*Plain-text document sources:*
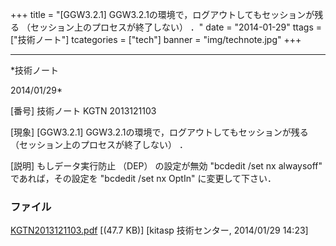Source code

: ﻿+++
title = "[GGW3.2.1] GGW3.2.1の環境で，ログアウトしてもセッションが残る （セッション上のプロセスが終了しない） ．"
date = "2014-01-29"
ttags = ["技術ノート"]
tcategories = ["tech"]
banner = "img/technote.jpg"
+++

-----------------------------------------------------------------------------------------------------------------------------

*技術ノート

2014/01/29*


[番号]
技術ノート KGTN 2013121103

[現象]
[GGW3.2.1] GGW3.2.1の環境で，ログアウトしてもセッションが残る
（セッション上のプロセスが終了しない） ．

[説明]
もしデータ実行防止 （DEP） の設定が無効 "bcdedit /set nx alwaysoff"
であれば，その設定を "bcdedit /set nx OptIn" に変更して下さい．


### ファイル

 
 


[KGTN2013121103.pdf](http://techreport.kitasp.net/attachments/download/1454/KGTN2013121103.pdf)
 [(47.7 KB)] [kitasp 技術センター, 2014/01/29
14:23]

*Work instruction:*
Reproduce the records, all of them, word for word; omit the pictures.

*Answer space:*
Source code

: ﻿+++
title = "[GGW3.2.1] GGW3.2.1の環境で，ログアウトしてもセッションが残る （セッション上のプロセスが終了しない） ．"
date = "2014-01-29"
ttags = ["技術ノート"]
tcategories = ["tech"]
banner = "img/technote.jpg"
+++

-----------------------------------------------------------------------------------------------------------------------------

*技術ノート

2014/01/29*


[番号]
技術ノート KGTN 2013121103

[現象]
[GGW3.2.1] GGW3.2.1の環境で，ログアウトしてもセッションが残る
（セッション上のプロセスが終了しない） ．

[説明]
もしデータ実行防止 （DEP） の設定が無効 "bcdedit /set nx alwaysoff"
であれば，その設定を "bcdedit /set nx OptIn" に変更して下さい．


### ファイル

 
 


[KGTN2013121103.pdf](http://techreport.kitasp.net/attachments/download/1454/KGTN2013121103.pdf)
 [(47.7 KB)] [kitasp 技術センター, 2014/01/29
14:23]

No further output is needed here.